_What to do_
Go through the records and copy each line where the string "purple" occurs.

(Stored entries)
........
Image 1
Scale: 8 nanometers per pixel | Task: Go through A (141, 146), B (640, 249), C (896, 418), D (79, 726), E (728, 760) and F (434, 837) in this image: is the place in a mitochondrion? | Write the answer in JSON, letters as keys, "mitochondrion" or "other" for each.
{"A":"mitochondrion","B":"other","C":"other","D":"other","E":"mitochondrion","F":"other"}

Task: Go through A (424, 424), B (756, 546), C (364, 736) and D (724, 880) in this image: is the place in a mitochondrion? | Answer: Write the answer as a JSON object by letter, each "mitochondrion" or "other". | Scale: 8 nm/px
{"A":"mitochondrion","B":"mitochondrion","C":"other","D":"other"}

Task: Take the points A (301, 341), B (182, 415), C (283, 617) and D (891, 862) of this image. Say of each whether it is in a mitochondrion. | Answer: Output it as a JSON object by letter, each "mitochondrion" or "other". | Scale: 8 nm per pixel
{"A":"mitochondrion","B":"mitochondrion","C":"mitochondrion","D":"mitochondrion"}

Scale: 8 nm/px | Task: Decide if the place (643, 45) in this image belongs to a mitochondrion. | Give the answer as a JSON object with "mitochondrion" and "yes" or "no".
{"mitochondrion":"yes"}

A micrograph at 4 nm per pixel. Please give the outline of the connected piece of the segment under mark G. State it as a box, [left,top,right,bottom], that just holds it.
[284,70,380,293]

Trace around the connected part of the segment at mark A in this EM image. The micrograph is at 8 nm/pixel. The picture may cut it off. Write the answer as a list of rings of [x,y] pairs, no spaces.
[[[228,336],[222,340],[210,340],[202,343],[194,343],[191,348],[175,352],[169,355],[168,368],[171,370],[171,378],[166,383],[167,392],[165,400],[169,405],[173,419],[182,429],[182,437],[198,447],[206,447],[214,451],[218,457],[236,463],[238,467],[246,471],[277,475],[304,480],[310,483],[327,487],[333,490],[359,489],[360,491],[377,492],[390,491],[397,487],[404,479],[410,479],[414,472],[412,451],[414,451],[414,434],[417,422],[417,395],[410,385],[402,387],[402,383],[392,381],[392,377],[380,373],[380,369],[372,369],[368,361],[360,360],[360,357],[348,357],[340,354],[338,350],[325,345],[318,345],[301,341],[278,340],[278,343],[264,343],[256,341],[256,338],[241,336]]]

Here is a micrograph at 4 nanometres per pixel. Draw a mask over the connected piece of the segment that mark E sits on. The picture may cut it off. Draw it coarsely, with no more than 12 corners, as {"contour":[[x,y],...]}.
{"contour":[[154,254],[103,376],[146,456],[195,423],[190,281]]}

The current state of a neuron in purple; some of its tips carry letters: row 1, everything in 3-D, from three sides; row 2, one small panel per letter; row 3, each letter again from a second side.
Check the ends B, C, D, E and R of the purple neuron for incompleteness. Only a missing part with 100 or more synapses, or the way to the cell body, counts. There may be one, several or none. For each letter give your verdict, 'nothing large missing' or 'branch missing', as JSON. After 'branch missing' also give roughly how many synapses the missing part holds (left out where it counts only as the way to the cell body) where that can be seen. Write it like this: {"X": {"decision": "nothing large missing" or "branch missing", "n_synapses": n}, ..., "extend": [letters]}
........
_Response box_
The current state of a neuron in purple; some of its tips carry letters: row 1, everything in 3-D, from three sides; row 2, one small panel per letter; row 3, each letter again from a second side.
Check the ends B, C, D, E and R of the purple neuron for incompleteness. Only a missing part with 100 or more synapses, or the way to the cell body, counts. There may be one, several or none. For each letter give your verdict, 'nothing large missing' or 'branch missing', as JSON. After 'branch missing' also give roughly how many synapses the missing part holds (left out where it counts only as the way to the cell body) where that can be seen. Write it like this: {"X": {"decision": "nothing large missing" or "branch missing", "n_synapses": n}, ..., "extend": [letters]}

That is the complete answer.